Excerpted text:
● ● ●

Benchmark memchar (with GCC builtins)

Fri Oct 30 14:29:46 PDT 2015

I continue to play with SIMD. So I was trying to use std.simd
But it has lots of thing to be implemented. And I also gave up 
with
  core.simd.__simd due to problems with PMOVMSKB instruction (it 
is not implemented).

Today I was playing with memchr for gdc:
memchr: http://www.cplusplus.com/reference/cstring/memchr/
My implementations with benchmark:
http://dpaste.dzfl.pl/4c46c0cf340c

Benchmark results:
-----
Naive:        21.9 	TickDuration(136456491)
SIMD:         3.04 	TickDuration(18920182)
SIMDM:        2.44 	TickDuration(15232176)
SIMDU:         1.8 	TickDuration(11210454)
C:               1 	TickDuration(6233963)

Mid colon is duration relative to C implementation 
(core.stdc.string).

memchrSIMD splits an input into three parts: unaligned begin, 
unaligned end, and aligned mid.

memchrSIMDM instead of pmovmskb use this code:
------
         if (Mask mask = *cast(Mask*)(result.array.ptr))
         {
             return ptr + bsf(mask) / BitsInByte;
         }
         else if (Mask mask = *cast(Mask*)(result.array.ptr + 
Mask.sizeof))
         {
             return ptr + bsf(mask) / BitsInByte + 
cast(int)Mask.sizeof;
         }
------

memchrSIMDU (unaligned) applay SIMD instructions from first array 
elements

SIMD part of function:
------
         ubyte16 niddles;
         niddles.ptr[0..16] = value;
         ubyte16 result;
         ubyte16 arr;

         for (; ptr < alignedEnd; ptr += 16)
         {
             arr.ptr[0..16] = ptr[0..16];
             result = __builtin_ia32_pcmpeqb128(arr, niddles);
             int i = __builtin_ia32_pmovmskb128(result);
             if (i != 0)
             {
                 return ptr + bsf(i);
             }
         }
------

● ● ●

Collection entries
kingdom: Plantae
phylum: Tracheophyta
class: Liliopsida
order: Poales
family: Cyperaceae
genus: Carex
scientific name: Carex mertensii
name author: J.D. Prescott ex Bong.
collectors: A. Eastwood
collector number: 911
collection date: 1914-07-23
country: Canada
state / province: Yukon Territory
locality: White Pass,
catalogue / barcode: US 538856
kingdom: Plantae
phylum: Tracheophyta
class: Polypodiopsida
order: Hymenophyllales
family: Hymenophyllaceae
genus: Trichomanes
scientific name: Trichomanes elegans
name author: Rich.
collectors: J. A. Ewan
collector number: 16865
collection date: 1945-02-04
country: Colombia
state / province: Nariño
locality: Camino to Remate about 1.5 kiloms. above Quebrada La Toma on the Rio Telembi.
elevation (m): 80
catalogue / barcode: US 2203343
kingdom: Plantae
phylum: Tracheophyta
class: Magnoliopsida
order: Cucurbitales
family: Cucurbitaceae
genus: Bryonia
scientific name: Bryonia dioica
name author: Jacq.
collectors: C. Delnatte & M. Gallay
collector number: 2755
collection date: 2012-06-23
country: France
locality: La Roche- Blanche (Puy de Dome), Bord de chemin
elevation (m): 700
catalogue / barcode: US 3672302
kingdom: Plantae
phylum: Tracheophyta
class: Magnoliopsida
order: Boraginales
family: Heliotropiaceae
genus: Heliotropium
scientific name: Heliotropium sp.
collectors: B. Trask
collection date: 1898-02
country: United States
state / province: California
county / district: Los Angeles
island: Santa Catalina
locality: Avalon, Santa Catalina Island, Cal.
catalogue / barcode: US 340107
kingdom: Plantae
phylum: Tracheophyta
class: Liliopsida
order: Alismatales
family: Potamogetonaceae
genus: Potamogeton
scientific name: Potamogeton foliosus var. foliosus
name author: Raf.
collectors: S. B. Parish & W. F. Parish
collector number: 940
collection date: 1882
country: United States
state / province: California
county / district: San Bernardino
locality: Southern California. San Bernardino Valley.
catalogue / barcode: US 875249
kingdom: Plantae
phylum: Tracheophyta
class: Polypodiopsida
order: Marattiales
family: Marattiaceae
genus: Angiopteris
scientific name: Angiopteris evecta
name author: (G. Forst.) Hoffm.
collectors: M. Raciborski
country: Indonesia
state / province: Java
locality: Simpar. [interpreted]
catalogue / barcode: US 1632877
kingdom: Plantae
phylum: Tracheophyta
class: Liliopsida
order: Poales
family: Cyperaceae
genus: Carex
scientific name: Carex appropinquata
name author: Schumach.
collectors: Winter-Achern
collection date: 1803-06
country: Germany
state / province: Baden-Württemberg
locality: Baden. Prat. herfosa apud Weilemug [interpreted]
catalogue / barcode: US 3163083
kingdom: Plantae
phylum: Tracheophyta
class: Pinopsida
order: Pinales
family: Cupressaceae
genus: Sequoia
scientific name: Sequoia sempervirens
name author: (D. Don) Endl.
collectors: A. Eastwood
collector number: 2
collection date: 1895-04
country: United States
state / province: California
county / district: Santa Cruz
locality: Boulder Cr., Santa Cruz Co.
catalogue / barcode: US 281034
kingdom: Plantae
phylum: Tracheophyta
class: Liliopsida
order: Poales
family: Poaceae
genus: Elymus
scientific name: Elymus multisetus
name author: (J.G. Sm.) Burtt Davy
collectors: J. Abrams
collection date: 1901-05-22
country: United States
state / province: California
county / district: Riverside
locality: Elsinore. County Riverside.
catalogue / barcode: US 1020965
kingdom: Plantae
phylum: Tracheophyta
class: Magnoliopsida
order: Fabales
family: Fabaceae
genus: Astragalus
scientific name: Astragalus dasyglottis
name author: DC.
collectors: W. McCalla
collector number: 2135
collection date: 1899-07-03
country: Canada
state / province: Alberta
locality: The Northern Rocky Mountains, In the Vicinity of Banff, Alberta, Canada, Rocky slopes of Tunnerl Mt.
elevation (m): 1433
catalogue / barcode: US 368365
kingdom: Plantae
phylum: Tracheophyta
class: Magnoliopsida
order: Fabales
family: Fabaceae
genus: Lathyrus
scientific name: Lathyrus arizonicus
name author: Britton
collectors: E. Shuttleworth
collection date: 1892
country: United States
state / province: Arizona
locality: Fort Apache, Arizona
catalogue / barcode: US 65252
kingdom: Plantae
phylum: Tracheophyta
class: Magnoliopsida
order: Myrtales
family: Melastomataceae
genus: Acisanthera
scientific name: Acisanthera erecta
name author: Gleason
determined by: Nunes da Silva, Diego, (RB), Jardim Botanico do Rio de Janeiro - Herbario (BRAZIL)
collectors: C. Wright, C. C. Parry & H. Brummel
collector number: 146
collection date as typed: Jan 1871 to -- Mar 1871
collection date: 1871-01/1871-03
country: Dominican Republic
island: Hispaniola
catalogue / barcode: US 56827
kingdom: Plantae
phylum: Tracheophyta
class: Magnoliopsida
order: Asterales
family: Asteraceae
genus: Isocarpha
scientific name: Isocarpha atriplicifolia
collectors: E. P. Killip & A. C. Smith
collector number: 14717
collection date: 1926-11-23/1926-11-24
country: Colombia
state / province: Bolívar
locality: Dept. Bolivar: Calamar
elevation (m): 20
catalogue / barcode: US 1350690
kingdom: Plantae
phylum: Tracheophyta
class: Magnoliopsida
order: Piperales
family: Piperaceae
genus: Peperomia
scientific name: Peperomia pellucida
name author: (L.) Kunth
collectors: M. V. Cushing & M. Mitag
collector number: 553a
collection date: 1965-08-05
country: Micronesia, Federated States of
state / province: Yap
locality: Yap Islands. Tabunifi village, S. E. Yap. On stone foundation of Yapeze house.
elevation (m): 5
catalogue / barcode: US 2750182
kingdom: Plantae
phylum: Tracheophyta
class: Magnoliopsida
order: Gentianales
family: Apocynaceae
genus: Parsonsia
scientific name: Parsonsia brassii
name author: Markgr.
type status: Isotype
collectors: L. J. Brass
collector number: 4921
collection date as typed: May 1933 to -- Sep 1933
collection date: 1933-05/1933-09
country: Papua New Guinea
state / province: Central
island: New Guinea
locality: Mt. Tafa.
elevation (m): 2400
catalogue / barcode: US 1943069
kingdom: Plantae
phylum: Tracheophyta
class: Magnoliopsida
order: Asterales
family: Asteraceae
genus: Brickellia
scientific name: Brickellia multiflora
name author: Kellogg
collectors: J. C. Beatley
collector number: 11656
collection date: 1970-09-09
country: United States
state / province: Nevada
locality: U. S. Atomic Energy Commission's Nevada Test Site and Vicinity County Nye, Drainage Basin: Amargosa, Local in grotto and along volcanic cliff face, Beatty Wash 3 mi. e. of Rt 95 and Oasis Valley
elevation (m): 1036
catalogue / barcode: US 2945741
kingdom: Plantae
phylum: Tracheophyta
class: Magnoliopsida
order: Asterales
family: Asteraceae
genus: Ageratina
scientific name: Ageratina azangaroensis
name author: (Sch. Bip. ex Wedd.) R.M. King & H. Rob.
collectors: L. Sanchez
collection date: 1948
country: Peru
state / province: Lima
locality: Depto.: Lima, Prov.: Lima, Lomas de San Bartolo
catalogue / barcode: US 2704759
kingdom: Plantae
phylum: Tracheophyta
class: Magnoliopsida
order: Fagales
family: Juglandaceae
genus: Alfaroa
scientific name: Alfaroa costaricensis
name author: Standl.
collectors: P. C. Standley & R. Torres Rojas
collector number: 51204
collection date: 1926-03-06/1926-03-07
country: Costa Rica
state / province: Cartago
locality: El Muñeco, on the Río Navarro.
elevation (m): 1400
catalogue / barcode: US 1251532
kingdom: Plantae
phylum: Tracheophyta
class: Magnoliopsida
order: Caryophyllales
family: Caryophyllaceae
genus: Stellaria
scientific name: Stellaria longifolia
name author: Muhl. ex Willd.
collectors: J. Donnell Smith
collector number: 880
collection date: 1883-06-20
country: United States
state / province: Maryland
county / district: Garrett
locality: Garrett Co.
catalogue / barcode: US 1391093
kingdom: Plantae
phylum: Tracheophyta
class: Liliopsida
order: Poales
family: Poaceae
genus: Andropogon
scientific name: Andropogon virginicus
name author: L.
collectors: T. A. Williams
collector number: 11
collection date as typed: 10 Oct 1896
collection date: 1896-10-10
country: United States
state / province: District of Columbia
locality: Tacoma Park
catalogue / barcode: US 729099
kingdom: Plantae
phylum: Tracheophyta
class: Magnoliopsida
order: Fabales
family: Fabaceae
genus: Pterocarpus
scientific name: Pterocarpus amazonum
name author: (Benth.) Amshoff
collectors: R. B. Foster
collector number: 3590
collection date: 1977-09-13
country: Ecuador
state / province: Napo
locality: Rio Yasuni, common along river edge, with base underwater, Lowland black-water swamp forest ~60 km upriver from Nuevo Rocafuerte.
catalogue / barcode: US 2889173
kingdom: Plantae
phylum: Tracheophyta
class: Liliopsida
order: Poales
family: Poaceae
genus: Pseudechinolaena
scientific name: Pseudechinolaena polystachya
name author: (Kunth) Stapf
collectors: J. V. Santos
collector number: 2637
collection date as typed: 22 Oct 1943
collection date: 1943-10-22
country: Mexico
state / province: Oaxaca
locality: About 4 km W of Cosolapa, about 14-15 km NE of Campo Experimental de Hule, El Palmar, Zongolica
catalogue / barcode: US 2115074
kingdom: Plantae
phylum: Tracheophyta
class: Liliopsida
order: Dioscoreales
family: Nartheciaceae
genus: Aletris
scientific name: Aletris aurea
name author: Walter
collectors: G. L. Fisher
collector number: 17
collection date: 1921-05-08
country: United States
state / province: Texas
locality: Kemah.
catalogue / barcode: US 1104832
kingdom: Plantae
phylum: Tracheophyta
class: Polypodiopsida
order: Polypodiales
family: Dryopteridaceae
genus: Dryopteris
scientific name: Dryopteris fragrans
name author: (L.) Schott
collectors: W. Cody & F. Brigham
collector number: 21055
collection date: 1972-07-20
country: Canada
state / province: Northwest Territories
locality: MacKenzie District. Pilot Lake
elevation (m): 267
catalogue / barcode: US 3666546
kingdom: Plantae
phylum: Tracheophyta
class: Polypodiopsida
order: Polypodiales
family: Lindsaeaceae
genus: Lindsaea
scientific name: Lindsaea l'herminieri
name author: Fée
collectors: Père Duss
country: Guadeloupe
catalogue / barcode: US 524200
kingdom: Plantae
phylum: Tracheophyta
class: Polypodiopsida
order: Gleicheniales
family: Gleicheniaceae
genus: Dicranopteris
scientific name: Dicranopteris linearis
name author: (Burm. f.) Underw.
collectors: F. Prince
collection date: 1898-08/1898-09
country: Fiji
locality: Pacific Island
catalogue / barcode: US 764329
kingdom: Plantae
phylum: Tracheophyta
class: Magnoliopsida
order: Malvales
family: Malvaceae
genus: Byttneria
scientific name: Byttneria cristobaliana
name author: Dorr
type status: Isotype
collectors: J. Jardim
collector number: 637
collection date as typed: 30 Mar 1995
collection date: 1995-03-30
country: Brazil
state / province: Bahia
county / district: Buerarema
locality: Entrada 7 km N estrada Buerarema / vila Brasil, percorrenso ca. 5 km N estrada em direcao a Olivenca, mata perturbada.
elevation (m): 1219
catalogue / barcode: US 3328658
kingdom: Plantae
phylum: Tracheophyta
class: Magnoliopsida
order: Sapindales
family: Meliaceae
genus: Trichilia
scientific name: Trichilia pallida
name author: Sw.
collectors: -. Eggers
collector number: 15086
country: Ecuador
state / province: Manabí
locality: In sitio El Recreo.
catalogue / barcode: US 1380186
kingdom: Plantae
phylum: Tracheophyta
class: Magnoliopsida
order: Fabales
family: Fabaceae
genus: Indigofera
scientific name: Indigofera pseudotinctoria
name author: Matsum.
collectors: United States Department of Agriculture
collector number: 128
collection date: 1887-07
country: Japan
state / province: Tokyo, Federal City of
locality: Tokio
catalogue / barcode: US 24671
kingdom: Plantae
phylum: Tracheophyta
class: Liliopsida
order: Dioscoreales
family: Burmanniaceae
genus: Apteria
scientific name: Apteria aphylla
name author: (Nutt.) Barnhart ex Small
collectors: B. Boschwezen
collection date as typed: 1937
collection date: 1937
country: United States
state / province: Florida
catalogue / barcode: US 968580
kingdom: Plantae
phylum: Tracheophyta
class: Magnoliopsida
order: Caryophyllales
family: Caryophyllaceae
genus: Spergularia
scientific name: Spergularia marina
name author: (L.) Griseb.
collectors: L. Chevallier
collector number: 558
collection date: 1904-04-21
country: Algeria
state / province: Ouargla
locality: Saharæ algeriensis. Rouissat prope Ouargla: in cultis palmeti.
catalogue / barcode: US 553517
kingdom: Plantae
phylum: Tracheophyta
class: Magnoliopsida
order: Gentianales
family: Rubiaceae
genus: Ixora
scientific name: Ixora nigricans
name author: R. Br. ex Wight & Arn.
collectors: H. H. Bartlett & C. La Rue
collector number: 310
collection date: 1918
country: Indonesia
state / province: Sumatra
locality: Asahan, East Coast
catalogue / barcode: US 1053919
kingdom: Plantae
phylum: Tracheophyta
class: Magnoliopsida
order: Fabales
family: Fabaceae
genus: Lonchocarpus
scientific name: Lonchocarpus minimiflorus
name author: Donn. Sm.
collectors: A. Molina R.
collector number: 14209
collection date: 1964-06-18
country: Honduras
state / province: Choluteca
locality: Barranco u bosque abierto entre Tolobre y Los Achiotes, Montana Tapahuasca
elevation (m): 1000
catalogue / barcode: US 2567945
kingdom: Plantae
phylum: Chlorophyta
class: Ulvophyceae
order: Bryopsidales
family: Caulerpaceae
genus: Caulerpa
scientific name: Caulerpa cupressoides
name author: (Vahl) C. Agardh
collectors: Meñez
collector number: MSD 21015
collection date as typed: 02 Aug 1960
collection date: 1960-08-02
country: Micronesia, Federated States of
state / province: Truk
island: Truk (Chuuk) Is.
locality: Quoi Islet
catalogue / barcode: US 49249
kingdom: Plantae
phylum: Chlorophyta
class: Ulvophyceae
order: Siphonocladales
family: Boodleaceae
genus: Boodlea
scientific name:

● ● ●

Tasks for this exercise:
1) In the memchr benchmark post, what three parts does memchrSIMD split an input into?
2) Write out the memchr benchmark post from "memchrSIMD splits an" up to and including "mask = *cast(Mask*)(result.array.ptr))", and swap "splits" for "divides".

Per-task outputs:
1) Unaligned begin, unaligned end, and aligned mid.

2)
memchrSIMD divides an input into three parts: unaligned begin, 
unaligned end, and aligned mid.

memchrSIMDM instead of pmovmskb use this code:
------
         if (Mask mask = *cast(Mask*)(result.array.ptr))